• [Reading passage]
╭──

Long before graduating with honors from Georgetown University and working alongside his father, Donald Trump, Eric Trump recognized that having a renowned surname comes with great responsibility and opportunity.
“I had been given everything in life. I drew the long straw in health, and I was incredibly lucky to get a great education,” says Eric, 27, executive vice president of Development and Acquisitions for The Trump Organization.
So at age 22, he did something that few young men of his generation do: He brainstormed with like-minded friends about ways to give back to the community. “We decided we wanted our focus to be on children because that was most near and dear to our hearts,” he says.
The result was The Eric Trump Foundation (ETF), whose events have benefited St. Jude Children’s Research Hospital since 2007. The foundation board visited many children’s hospitals before choosing St. Jude as its sole beneficiary.
“We were moved by what we saw when we went to Memphis and toured the hospital. They have a recipe for success unlike any other hospital,” Eric says. The selling point for him was that St. Jude never denies a child treatment due to the family’s inability to pay or charges families for what their insurance does not cover.
A self-described “numbers guy,” Eric says the hospital’s success is quantifiable. “To me, it is all about basic numbers. In the 1960s, the survival rate for acute lymphoblastic leukemia was 4 percent; today it is 94 percent,” he says.
He also cites the hospital’s work in retinoblastoma, a disease for which survival rates have increased from 75 to 95 percent. “One doctor, in perpetuity, can make a tremendous difference and save thousands of lives,” he observes. “They are miracle workers.”

╰──

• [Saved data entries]
╭──

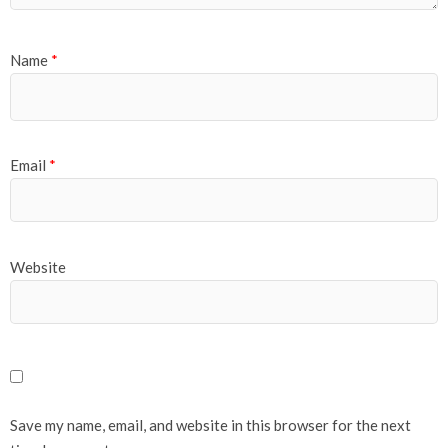
Name
*
Email
*
Website
Save my name, email, and website in this browser for the next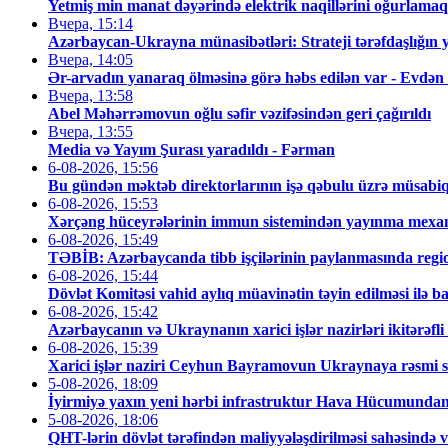
Yetmiş min manat dəyərində elektrik naqillərini oğurlamaqd
Вчера, 15:14
Azərbaycan-Ukrayna münasibətləri: Strateji tərəfdaşlığın
Вчера, 14:05
Ər-arvadın yanaraq ölməsinə görə həbs edilən var - Evdən
Вчера, 13:58
Abel Məhərrəmovun oğlu səfir vəzifəsindən geri çağırıldı
Вчера, 13:55
Media və Yayım Şurası yaradıldı - Fərman
6-08-2026, 15:56
Bu gündən məktəb direktorlarının işə qəbulu üzrə müsabiq
6-08-2026, 15:53
Xərçəng hüceyrələrinin immun sistemindən yayınma mexani
6-08-2026, 15:49
TƏBİB: Azərbaycanda tibb işçilərinin paylanmasında regio
6-08-2026, 15:44
Dövlət Komitəsi vahid aylıq müavinətin təyin edilməsi ilə ba
6-08-2026, 15:42
Azərbaycanın və Ukraynanın xarici işlər nazirləri ikitərəfl
6-08-2026, 15:39
Xarici işlər naziri Ceyhun Bayramovun Ukraynaya rəsmi sə
5-08-2026, 18:09
İyirmiyə yaxın yeni hərbi infrastruktur Hava Hücumundan M
5-08-2026, 18:06
QHT-lərin dövlət tərəfindən maliyyələşdirilməsi sahəsində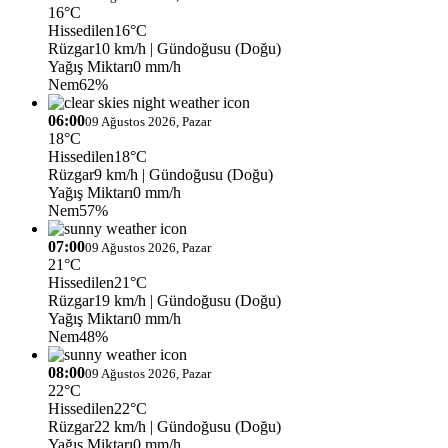
16°C
Hissedilen
16°C
Rüzgar
10 km/h
| Gündoğusu (Doğu)
Yağış Miktarı
0 mm/h
Nem
62%
06:00
09 Ağustos 2026, Pazar
18°C
Hissedilen
18°C
Rüzgar
9 km/h
| Gündoğusu (Doğu)
Yağış Miktarı
0 mm/h
Nem
57%
07:00
09 Ağustos 2026, Pazar
21°C
Hissedilen
21°C
Rüzgar
19 km/h
| Gündoğusu (Doğu)
Yağış Miktarı
0 mm/h
Nem
48%
08:00
09 Ağustos 2026, Pazar
22°C
Hissedilen
22°C
Rüzgar
22 km/h
| Gündoğusu (Doğu)
Yağış Miktarı
0 mm/h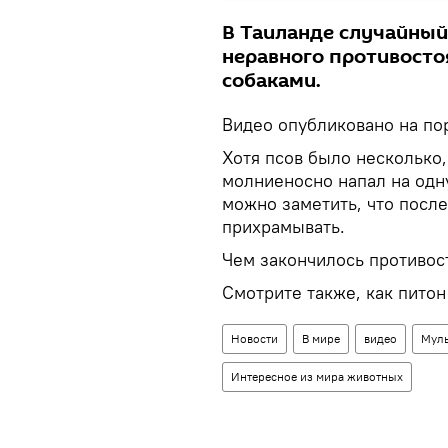
В Таиланде случайный
неравного противосто
собаками.
Видео опубликовано на по
Хотя псов было несколько,
молниеносно напал на одну
можно заметить, что посл
прихрамывать.
Чем закончилось противост
Смотрите также, как питон
Новости
В мире
видео
Муль
Интересное из мира животных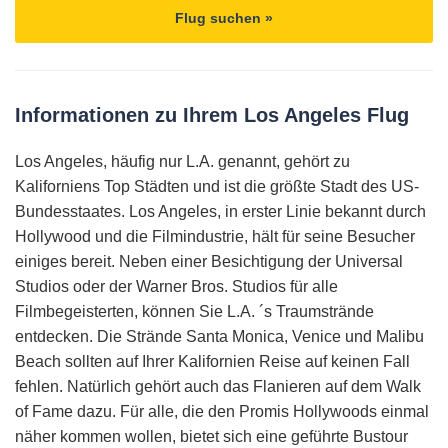
Flug suchen »
Informationen zu Ihrem Los Angeles Flug
Los Angeles, häufig nur L.A. genannt, gehört zu
Kaliforniens Top Städten und ist die größte Stadt des US-
Bundesstaates. Los Angeles, in erster Linie bekannt durch
Hollywood und die Filmindustrie, hält für seine Besucher
einiges bereit. Neben einer Besichtigung der Universal
Studios oder der Warner Bros. Studios für alle
Filmbegeisterten, können Sie L.A. ´s Traumstrände
entdecken. Die Strände Santa Monica, Venice und Malibu
Beach sollten auf Ihrer Kalifornien Reise auf keinen Fall
fehlen. Natürlich gehört auch das Flanieren auf dem Walk
of Fame dazu. Für alle, die den Promis Hollywoods einmal
näher kommen wollen, bietet sich eine geführte Bustour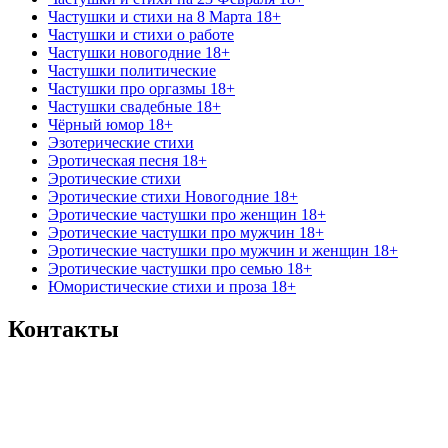
Частушки и стихи на 8 Марта 18+
Частушки и стихи о работе
Частушки новогодние 18+
Частушки политические
Частушки про оргазмы 18+
Частушки свадебные 18+
Чёрный юмор 18+
Эзотерические стихи
Эротическая песня 18+
Эротические стихи
Эротические стихи Новогодние 18+
Эротические частушки про женщин 18+
Эротические частушки про мужчин 18+
Эротические частушки про мужчин и женщин 18+
Эротические частушки про семью 18+
Юмористические стихи и проза 18+
Контакты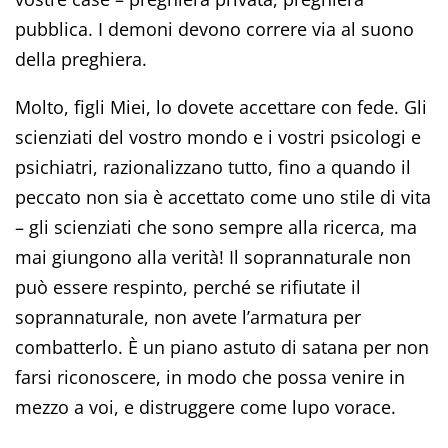
pubblica. I demoni devono correre via al suono
della preghiera.
Molto, figli Miei, lo dovete accettare con fede. Gli
scienziati del vostro mondo e i vostri psicologi e
psichiatri, razionalizzano tutto, fino a quando il
peccato non sia è accettato come uno stile di vita
– gli scienziati che sono sempre alla ricerca, ma
mai giungono alla verità! Il soprannaturale non
può essere respinto, perché se rifiutate il
soprannaturale, non avete l’armatura per
combatterlo. È un piano astuto di satana per non
farsi riconoscere, in modo che possa venire in
mezzo a voi, e distruggere come lupo vorace.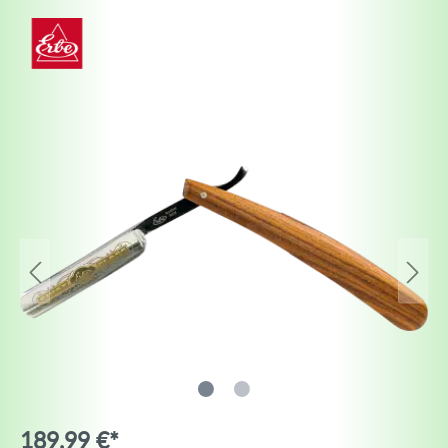
189,99 €*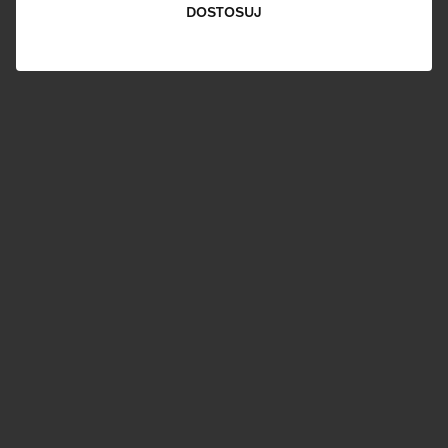
DOSTOSUJ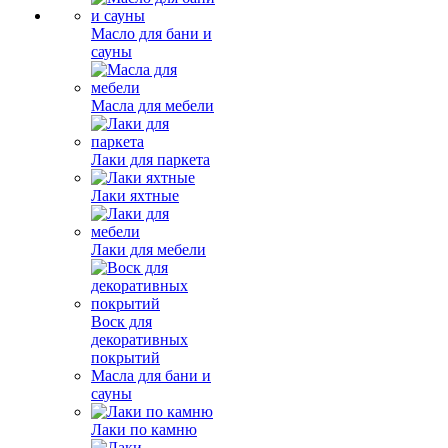
Масло для бани и
сауны
Масла для мебели
Лаки для паркета
Лаки яхтные
Лаки для мебели
Воск для
декоративных
покрытий
Масла для бани и
сауны
Лаки по камню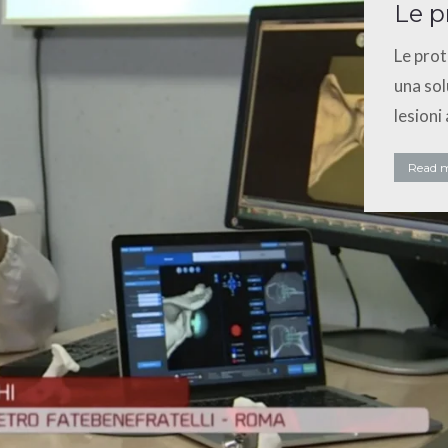
Le p
Le prot
una sol
lesioni
Read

╰──

• [Aim of the task] Please state the age at which Eric Trump began brainstorming with friends about ways to give back, according to the passage on his foundation.

• [Completed exercise] He was 22.